* Exercises
A – According to the review of Michelle Obama's book, on what page of Rising Star does David Garrow write about Dreams from My Father?
B – In the review of Michelle Obama's book, rewrite the passage from "The rising star" up to and including "Sveva and Emanuele.", putting "backpack" in place of "carry-on bag".

* Text under study
____________________

Michelle Obama’s The Light We Carry: Overcoming in Uncertain Times comes billed as a self-help manual but it could be the launch of her 2024 campaign for president. If so, some readers might be puzzled.

The basis of her husband’s run for president in 2008 was Dreams from My Father, but that book failed to show up in The Light We Carry or Michelle’s 2018 Becoming. The one most likely responsible for the omissions is Pulitzer Prize winner David Garrow, author of the 2017 Rising Star: The Making of Barack Obama. On page 538, the author writes:

“Dreams from My Father was not a memoir or an autobiography; it was instead, in multitudinous ways, without any question a work of historical fiction (Garrow’s italics). It featured many true-to-life figures and a bevy of accurately described events that indeed had occurred, but it employed the techniques and literary license of a novel, and its most important composite character was the narrator himself.”

Garrow also identified happy-drunk poet “Frank” as Frank Marshall Davis, an African American Communist who spent much of his life defending an all-white Soviet dictatorship and writing pornography such as Sex Rebel: Black. As Garrow explains, “Davis’ Communist background plus his kinky exploits made him politically radioactive.” That is why Barry needed the “historical fiction” of Dreams from My Father, the back story about the Kenyan foreign student.

The rising star had “remaining disagreements – some strong indeed” with Garrow’s book. The disagreements would have been stronger if Garrow had exposed Obama’s source material for the Dreams section on Kenya, a fascinating read.

En route to Africa, the author writes, “I pulled out a book from my carry-on bag and tried to read. It was a portrait of several African countries by a Western journalist who’d spent a decade in Africa.” The author and the book are not named but the most likely prospects are I Dreamed of Africa, published in 1991, and the 1994 African Nights, both by Italian writer Kuki Gallmann, a longtime resident of Kenya with husband Paulo and children Sveva and Emanuele.

____________________

* Material shown
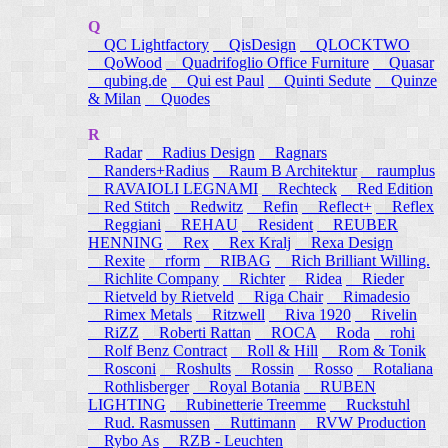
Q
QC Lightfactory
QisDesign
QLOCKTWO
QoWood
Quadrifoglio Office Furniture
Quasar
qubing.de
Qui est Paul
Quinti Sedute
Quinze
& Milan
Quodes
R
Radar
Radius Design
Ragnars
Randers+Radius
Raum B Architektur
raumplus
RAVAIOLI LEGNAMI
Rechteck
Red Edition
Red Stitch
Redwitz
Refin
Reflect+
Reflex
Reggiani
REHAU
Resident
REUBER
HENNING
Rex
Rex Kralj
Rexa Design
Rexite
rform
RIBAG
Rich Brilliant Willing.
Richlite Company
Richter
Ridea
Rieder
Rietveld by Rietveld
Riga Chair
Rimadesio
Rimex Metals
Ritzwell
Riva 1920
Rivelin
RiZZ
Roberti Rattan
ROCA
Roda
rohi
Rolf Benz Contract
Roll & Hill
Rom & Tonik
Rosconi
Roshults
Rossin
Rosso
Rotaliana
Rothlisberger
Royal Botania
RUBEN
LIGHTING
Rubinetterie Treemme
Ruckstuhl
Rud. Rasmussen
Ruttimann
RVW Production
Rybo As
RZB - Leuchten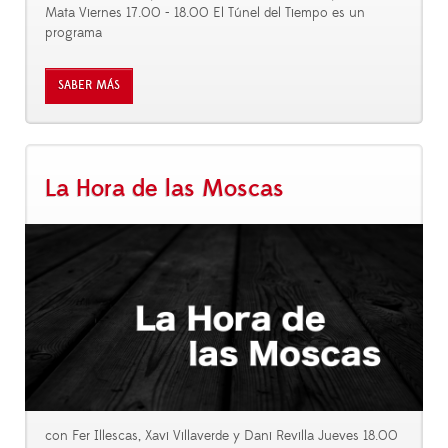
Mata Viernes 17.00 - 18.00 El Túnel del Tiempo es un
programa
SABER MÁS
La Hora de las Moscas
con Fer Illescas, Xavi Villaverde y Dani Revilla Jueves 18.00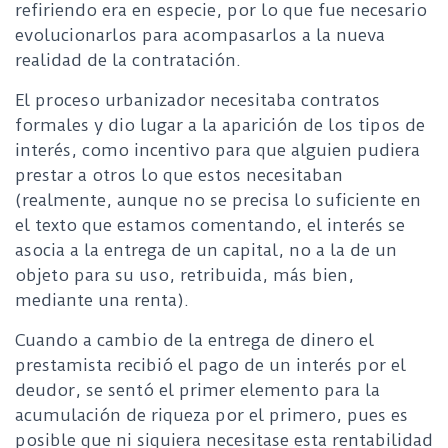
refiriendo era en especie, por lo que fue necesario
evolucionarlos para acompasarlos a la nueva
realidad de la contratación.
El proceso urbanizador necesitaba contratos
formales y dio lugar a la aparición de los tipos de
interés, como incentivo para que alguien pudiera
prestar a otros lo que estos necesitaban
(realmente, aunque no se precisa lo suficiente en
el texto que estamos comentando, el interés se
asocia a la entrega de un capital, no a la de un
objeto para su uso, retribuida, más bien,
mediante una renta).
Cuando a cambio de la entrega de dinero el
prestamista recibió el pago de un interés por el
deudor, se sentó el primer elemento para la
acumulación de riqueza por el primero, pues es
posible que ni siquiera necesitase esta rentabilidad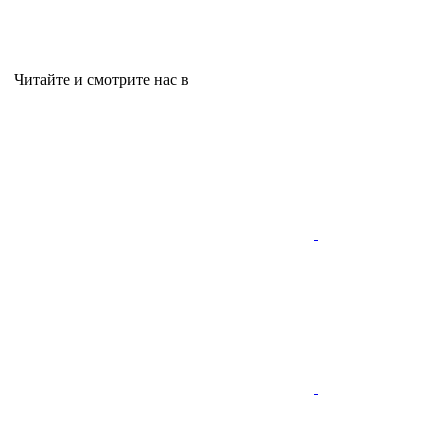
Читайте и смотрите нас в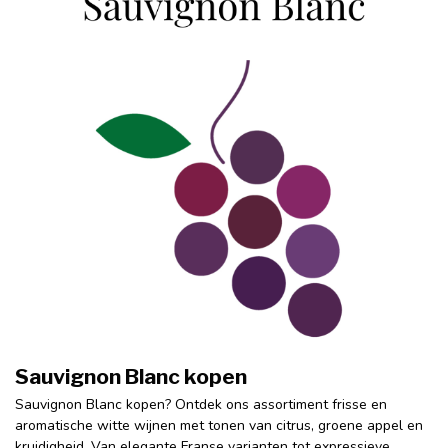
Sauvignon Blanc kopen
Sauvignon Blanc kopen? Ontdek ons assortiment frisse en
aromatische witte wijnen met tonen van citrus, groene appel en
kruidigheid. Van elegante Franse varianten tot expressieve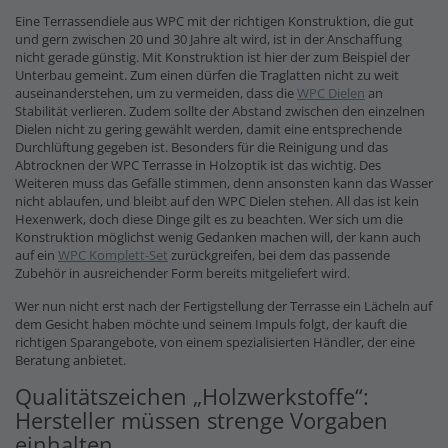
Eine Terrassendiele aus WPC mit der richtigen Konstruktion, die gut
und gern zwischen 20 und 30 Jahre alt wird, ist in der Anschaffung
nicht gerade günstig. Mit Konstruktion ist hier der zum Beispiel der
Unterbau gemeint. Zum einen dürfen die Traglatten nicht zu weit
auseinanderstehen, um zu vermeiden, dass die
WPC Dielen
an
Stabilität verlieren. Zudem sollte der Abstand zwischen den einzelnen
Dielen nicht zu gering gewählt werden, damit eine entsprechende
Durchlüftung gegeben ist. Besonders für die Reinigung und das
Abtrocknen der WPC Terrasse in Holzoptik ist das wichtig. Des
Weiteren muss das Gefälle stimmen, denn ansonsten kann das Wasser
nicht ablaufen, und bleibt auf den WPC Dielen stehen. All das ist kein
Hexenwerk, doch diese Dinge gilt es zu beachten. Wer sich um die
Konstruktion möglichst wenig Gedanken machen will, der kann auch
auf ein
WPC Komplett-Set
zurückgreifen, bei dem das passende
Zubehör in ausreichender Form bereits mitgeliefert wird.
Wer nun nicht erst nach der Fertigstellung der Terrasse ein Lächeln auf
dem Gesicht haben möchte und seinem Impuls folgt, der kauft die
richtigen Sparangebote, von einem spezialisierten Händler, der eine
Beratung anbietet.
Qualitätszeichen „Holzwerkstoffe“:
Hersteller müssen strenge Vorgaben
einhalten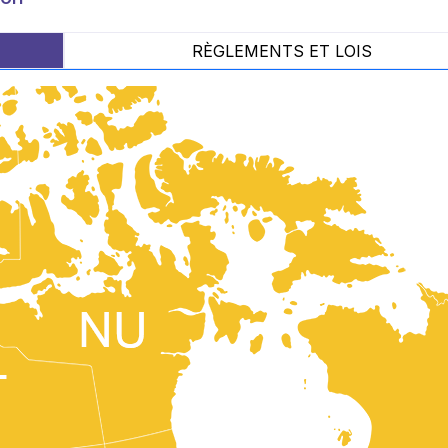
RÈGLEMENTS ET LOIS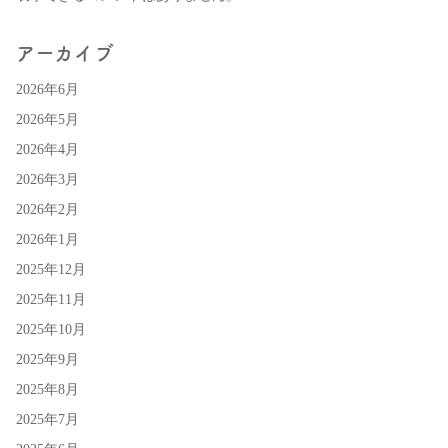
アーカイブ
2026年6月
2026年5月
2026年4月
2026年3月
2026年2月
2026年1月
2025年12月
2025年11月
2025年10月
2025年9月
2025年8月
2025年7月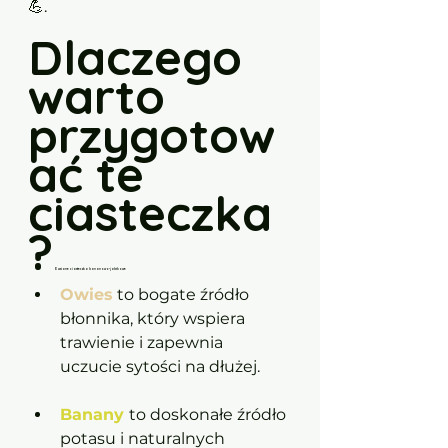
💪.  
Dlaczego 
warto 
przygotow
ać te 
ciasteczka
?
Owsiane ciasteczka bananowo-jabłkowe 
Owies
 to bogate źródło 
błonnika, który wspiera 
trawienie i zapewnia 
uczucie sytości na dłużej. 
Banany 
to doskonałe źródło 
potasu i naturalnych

____________________

* Solutions to the tasks
A – He writes about it on page 538.

B –
The rising star had “remaining disagreements – some strong indeed” with Garrow’s book. The disagreements would have been stronger if Garrow had exposed Obama’s source material for the Dreams section on Kenya, a fascinating read.

En route to Africa, the author writes, “I pulled out a book from my backpack and tried to read. It was a portrait of several African countries by a Western journalist who’d spent a decade in Africa.” The author and the book are not named but the most likely prospects are I Dreamed of Africa, published in 1991, and the 1994 African Nights, both by Italian writer Kuki Gallmann, a longtime resident of Kenya with husband Paulo and children Sveva and Emanuele.